Sunday, September 23, 2012

He was a good man

I'm listening to his music from the celebration as I do most Sundays, allowing moisture to seep out when it will,  cleaning up from a cooking spree last night.   Things are good.  With a lot of "help from my friends" I'm clearing, cleaning, finishing, sorting.   getting ready for Winter.

I'm finding a balance of alone and communing, busy and open to ?.  I'm learning, paying attention to my body, my hips/knee, trying to figure out what the heck helps, hurts, can be bourn with out harm.   I'm falling into routines of food, watching Netflicks (always open for suggestions!) reading, dreaming, "getting things done".
 
And I miss him.  So much sometimes that it knocks my socks off.   Perhaps the time and distance allow how hard these last few years were and how much I was losing him to the fog, to fade into the past .  I'm left with the overwhelming awareness that he was a good man, something I appreciated less and less as we silted down into just surviving day to day.

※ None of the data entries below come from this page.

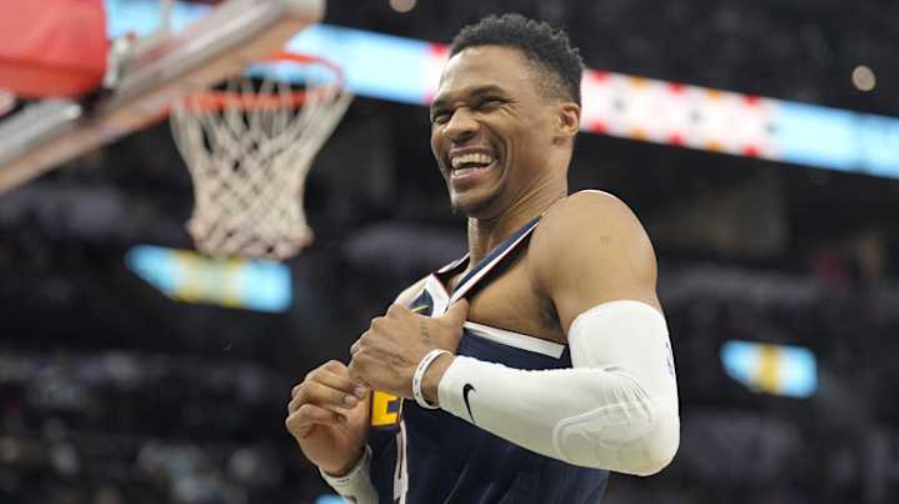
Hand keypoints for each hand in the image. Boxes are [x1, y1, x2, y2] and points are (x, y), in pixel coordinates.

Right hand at [285, 360, 369, 474]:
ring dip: (333, 395)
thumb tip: (371, 373)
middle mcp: (306, 388)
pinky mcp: (294, 423)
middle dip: (342, 385)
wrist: (348, 453)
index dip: (349, 375)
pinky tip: (341, 420)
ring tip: (352, 405)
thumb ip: (364, 386)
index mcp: (322, 379)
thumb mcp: (363, 403)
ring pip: (309, 389)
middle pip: (318, 375)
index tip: (365, 387)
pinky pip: (305, 411)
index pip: (330, 367)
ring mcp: (297, 405)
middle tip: (360, 396)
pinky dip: (326, 414)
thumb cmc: (354, 424)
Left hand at [349, 300, 468, 398]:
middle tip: (398, 364)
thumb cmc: (440, 350)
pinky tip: (377, 383)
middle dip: (383, 350)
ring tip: (389, 374)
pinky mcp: (359, 363)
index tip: (406, 350)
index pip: (389, 325)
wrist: (432, 374)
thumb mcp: (451, 325)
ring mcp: (366, 343)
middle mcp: (377, 324)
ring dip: (372, 363)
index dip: (396, 340)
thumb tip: (464, 299)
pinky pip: (356, 371)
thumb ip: (457, 308)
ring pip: (363, 353)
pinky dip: (363, 378)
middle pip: (374, 339)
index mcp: (396, 313)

I can't go back in time and tap myself on the shoulder and say "pay attention, this man, this relationship,  this time is GOOD, don't go back to sleep".    I am trying to appreciate what I have now, the farm, the friends and neighbors, family, $ and health enough to do and be wonderful things.  But he is no longer here
and I miss him so much.  I'm trying to appreciate the pain of missing him  too.